Deutliches Kursplus: Trading-Chance bei Centrotherm?
Der Solarmaschinenbauer Centrotherm profitiert am Montag von positiven Analystenkommentaren. Zumindest Trader sollten sich die ausgebombte Aktie nun wieder genauer ansehen.
Ein ungewohnter Platz für Centrotherm: Die führende Position in der heutigen TecDAX-Gewinnerliste. Das 4-prozentige Plus auf 5,18 Euro macht nun Hoffnung auf einen Rebound der ausgebombten Aktie. Rückenwind hat das Papier von einer neuen Kaufempfehlung erhalten. Warburg Research sieht das Kursziel bei 8,00 Euro und spricht von zumindest "mittel- bis langfristig" guten Aussichten für Solarmaschinenbauer wie Centrotherm. Kurzfristig gebe es jedoch noch keine Anzeichen für eine Erholung der Nachfrage seitens der Solarmodulhersteller.
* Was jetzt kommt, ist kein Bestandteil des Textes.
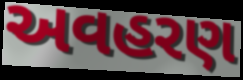
અવહરણ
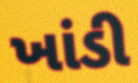
ખાંડી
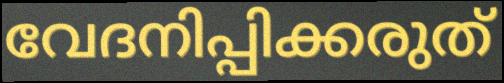
വേദനിപ്പിക്കരുത്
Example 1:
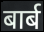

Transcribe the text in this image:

बार्ब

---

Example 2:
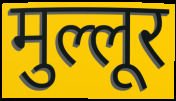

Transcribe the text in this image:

मुल्लूर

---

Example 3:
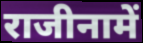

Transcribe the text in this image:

राजीनामें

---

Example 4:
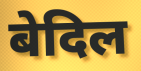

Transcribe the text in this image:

बेदिल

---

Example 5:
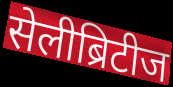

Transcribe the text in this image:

सेलीब्रिटीज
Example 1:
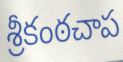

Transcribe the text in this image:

శ్రీకంఠచాప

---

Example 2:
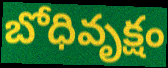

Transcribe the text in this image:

బోధివృక్షం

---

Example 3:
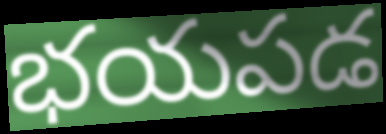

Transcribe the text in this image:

భయపడ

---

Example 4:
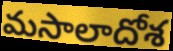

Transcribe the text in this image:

మసాలాదోశ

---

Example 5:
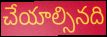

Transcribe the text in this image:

చేయాల్సినది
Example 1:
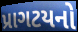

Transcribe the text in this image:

પ્રાગટયનો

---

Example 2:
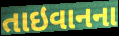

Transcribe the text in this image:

તાઇવાનના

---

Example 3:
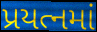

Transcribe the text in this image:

પ્રયત્નમાં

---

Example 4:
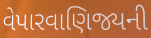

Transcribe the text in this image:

વેપારવાણિજ્યની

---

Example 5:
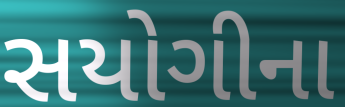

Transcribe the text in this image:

સયોગીના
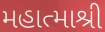
મહાત્માશ્રી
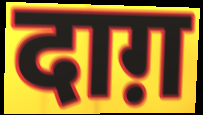
दाग़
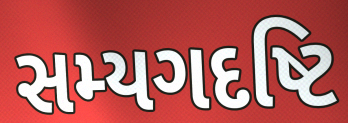
સમ્યગદષ્ટિ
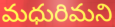
మధురిమని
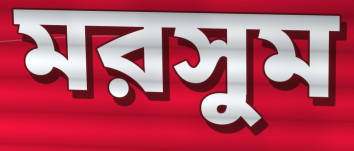
মরসুম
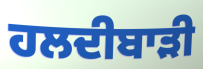
ਹਲਦੀਬਾੜੀ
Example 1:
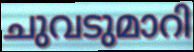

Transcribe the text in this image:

ചുവടുമാറി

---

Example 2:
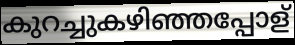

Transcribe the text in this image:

കുറച്ചുകഴിഞ്ഞപ്പോള്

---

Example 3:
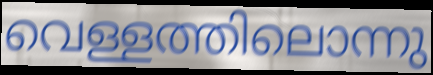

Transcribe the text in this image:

വെള്ളത്തിലൊന്നു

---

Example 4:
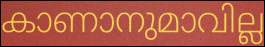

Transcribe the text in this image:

കാണാനുമാവില്ല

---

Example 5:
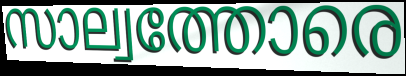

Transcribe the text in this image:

സാല്വത്തോരെ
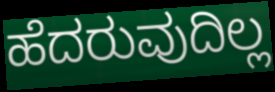
ಹೆದರುವುದಿಲ್ಲ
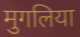
मुगलिया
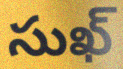
సుఖ్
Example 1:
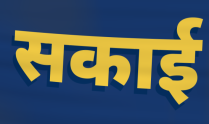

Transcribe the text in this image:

सकाई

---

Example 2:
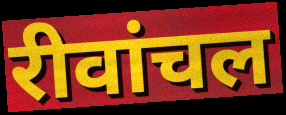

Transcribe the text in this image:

रीवांचल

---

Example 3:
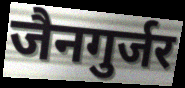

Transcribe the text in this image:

जैनगुर्जर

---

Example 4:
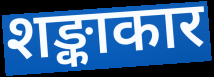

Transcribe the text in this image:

शङ्काकार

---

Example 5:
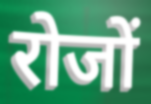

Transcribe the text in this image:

रोजों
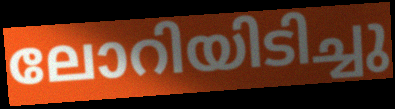
ലോറിയിടിച്ചു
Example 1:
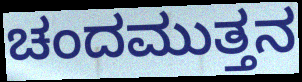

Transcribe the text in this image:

ಚಂದಮುತ್ತನ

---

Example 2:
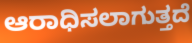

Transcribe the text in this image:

ಆರಾಧಿಸಲಾಗುತ್ತದೆ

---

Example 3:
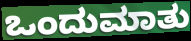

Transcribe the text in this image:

ಒಂದುಮಾತು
Nicht alle Analysten sind so zuversichtlich. HSBC hatte jüngst das Kursziel von 9,50 Euro auf 5,60 Euro gesenkt, auch weil Centrotherm mittlerweile Nettoschulden aufweise. Folgender Satz im Quartalsbericht gibt zudem Anlass zur Sorge: "Im Berichtszeitraum hat sich das Risiko verdichtet, dass es im Rahmen eines Polysiliziumprojektes möglicherweise zu einem Rechtsstreit in Höhe eines dreistelligen Millionenbetrages kommt." Bereits im März wurde in der regionalen Presse spekuliert, dass Centrotherm im Hauptmarkt Asien wichtige Kunden verärgert habe - durch plötzlich gestoppte Projekte und unfertige Erzeugnisse.

Chart-Chance
Charttechnisch gibt Centrotherm mit dem heutigen Anstieg ein kleines Lebenszeichen. Noch ist der Ausbruch aus dem sehr schmalen Seitwärtstrend jedoch nicht gelungen. Ein ernstzunehmendes Kaufsignal würde generiert, würde die Aktie in den nächsten Tagen unter hohem Handelsvolumen (die Gefahr eines Fehlsignals sinkt dadurch deutlich) bei mindestens 5,45 Euro schließen. Dann wäre ein kurzfristiger Anstieg auf bis zu sieben Euro möglich.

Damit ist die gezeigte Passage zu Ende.